A dozen workers trudge through the oil-logged mud teeming with rusting Soviet-era pumps along the Caspian Sea in the shadow of the hills over Baku.
"We are not living well. Wages are very low," complains Ruslan Khalilov, 42, a foreman earning 152 dollars (125 euros) a month to repair old wells, dig up pipes and replace faulty pumping equipment.
Azerbaijan may be experiencing an oil boom but analysts warn it could be short-lived and millions of ordinary Azerbaijanis have so far seen little of the windfall from oil revenues.
The country's top foreign investor, British oil giant BP, signed its first contract here in 1994 and has been pumping oil for the last eight years as well as developing a series of offshore fields.
A BP-led consortium has spent almost 11 billion dollars on projects here, such as the Baku-Tbilisi-Ceyhan (BTC) pipeline that links Azerbaijan to Turkey's southern coast for shipping to Western markets.
This ex-Soviet Caucasus state pumped a total 15.5 million tons of crude oil last year and plans to increase the amount to 20 million this year and to 40 million tons by 2007.
"It will be producing over 50 million tons for quite an number of years from 2008," said David Woodward, the head of BP in Azerbaijan, despite analyst warnings that the boom could end in 10 to 15 years unless new reserves are found.
The boom has fueled an impressive economic growth in Azerbaijan, with the Gross Domestic Product (GDP) rising by 16 percent last year and expected to soar by 21 percent this year.
But 38 percent of Azerbaijanis still live below the poverty line and the minimum public sector wage is just 30 dollars a month -- although the amount has tripled since 2003 -- according to official government figures.

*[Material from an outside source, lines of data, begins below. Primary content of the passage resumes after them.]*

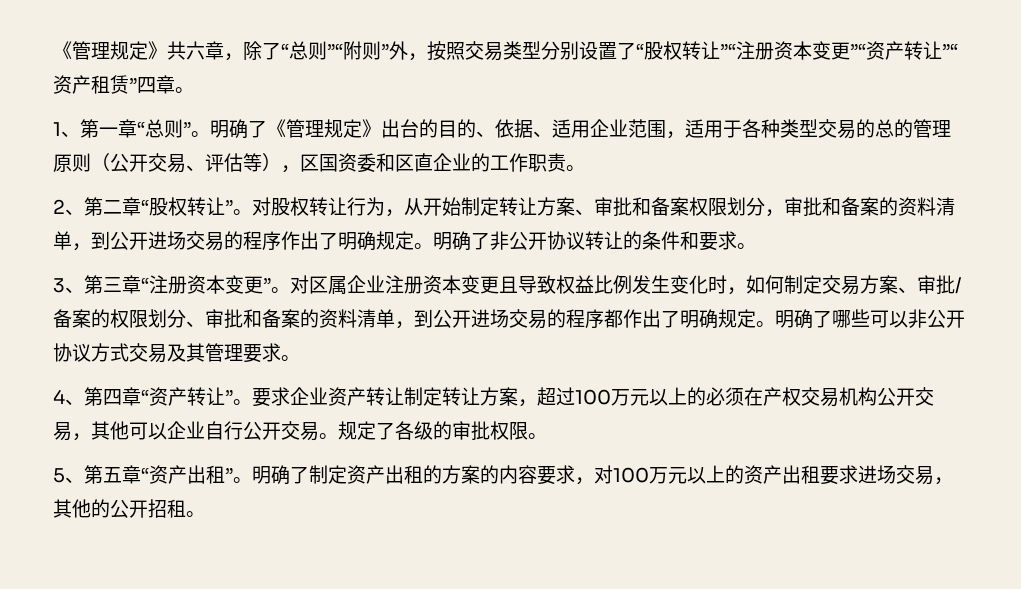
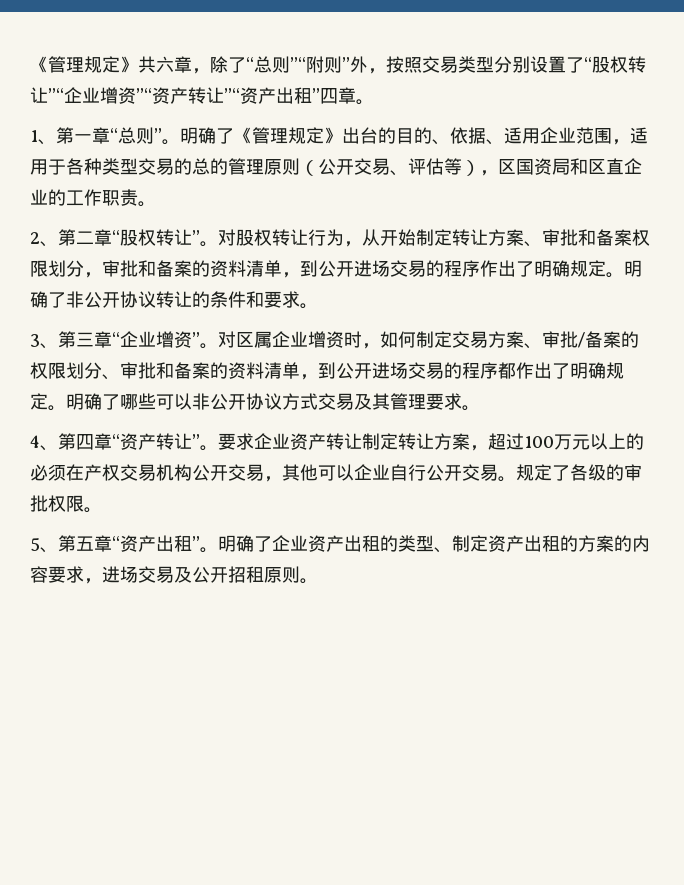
[736,41,850,60] 注册资本变更 -> [64,87,136,104] 企业增资
[91,75,129,94] 租赁 -> [276,87,312,104] 出租
[357,153,376,172] 委 -> [552,158,570,175] 局
[149,275,263,294] 注册资本变更 -> [120,331,192,348] 企业增资
[385,275,708,294] 注册资本变更且导致权益比例发生变化 -> [308,331,344,348] 增资
(309, 475) none -> [272,535,452,553] 企业资产出租的类型、
[594,465,953,485] [53,499,110,518] 对100万元以上的资产出租要求进场交易，其他的 -> [102,566,192,583] 进场交易及
(186, 508) none -> [264,566,300,583] 原则

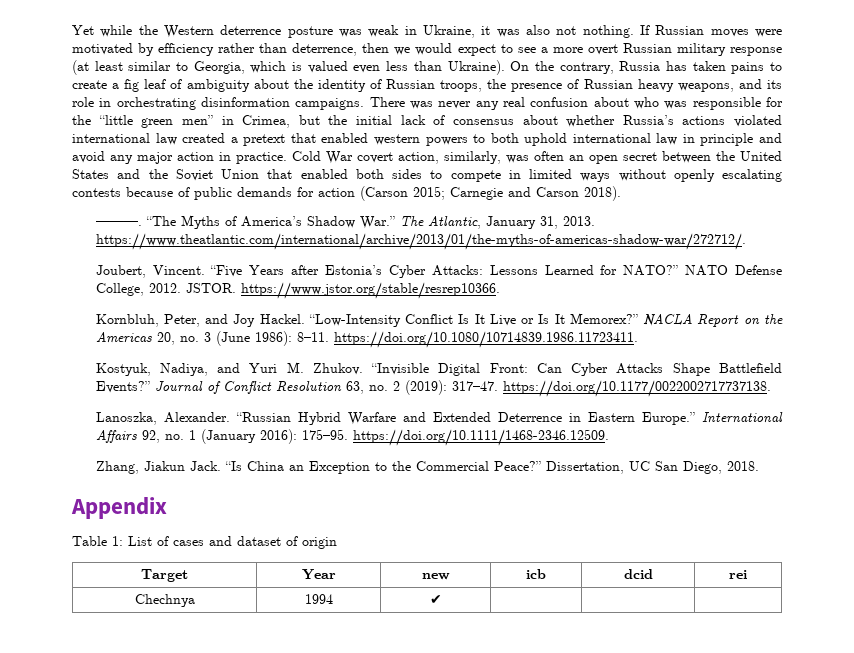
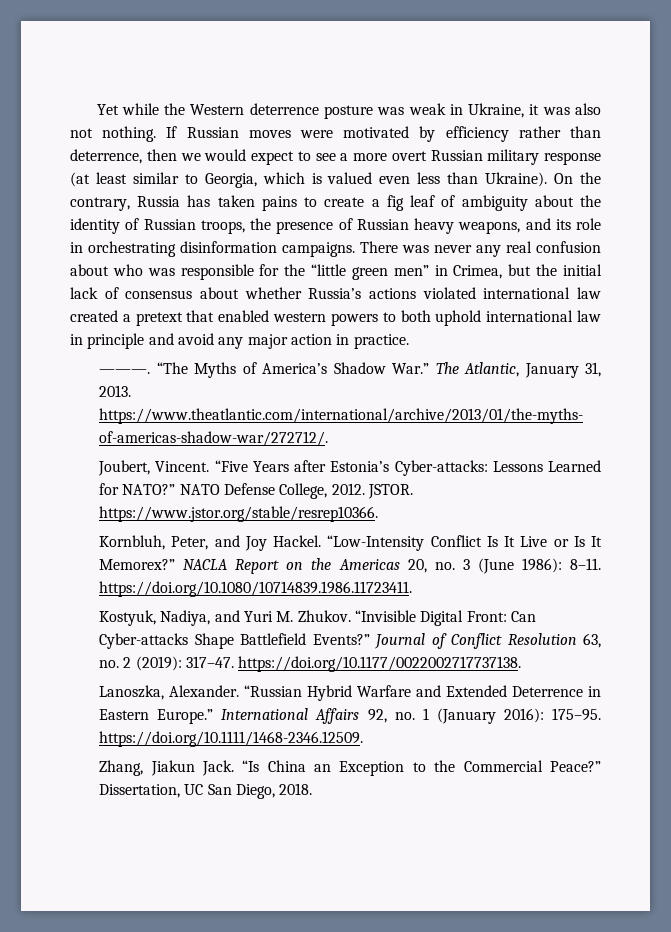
[292,151,782,164] [72,169,782,182] [72,186,621,201] Cold War covert action, similarly, was often an open secret between the United States and the Soviet Union that enabled both sides to compete in limited ways without openly escalating contests because of public demands for action (Carson 2015; Carnegie and Carson 2018). -> (409, 341) none
[388,265,483,278] Cyber Attacks: -> [394,460,488,476] Cyber-attacks:
[571,363,664,376] Cyber Attacks -> [99,633,189,649] Cyber-attacks
[71,497,167,519] [72,536,337,549] [141,569,188,582] [301,569,336,580] [421,573,450,580] [526,569,546,579] [623,569,653,579] [729,570,747,579] [134,594,195,607] [304,594,333,604] [429,595,442,604] // Appendix // Table 1: List of cases and dataset of origin // Target | Year | new | icb | dcid | rei // Chechnya | 1994 | ✔ | | | -> (313, 789) none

"The oil boom makes no difference to us," says Sergei Ovsyanikov, a Baku-based electrical engineer, who just spent two months on a fishing trawler working for 240 dollars a month.
"We will never be another Kuwait," echoes Khalid Asgarov, a top executive at Azerbaijan's Unibank.
A fund set up by Azerbaijan to manage some of the oil windfall has amassed over a billion dollars -- or 125 dollars per citizen -- but observers say its management is too politicised and have called for greater transparency.
On the streets of Baku new oil money is prominently on show in the form of Mercedes cars zooming past and high-rise buildings mushrooming in the city's downtown.
But corruption is also rife, many ordinary Azerbaijanis and opposition politicians say.
"We have a huge influx of oil dollars on the one hand, and a corrupt, authoritarian system on the other -- it's a terrifying situation," said Eldar Namazov, head of the "YES" (New Policy) opposition bloc.
The non-governmental group Transparency International this year ranked Azerbaijan 137th out of 159 states on a corruption index ranging from the least to the most corrupt.
To avert budgetary dependence on oil revenues, the government should develop other sectors of the economy such as agriculture, argues Unibank's Asgarov, adding that Azerbaijanis "have an instinct for business."
Entrepreneur Arif Huseinov has been buying up clothes in Poland and importing them overland to Azerbaijan for the past 17 years.
Huseinov says he makes a net monthly profit of 2,000 dollars -- "a huge sum for Azerbaijan, where the middle class market is almost non-existent."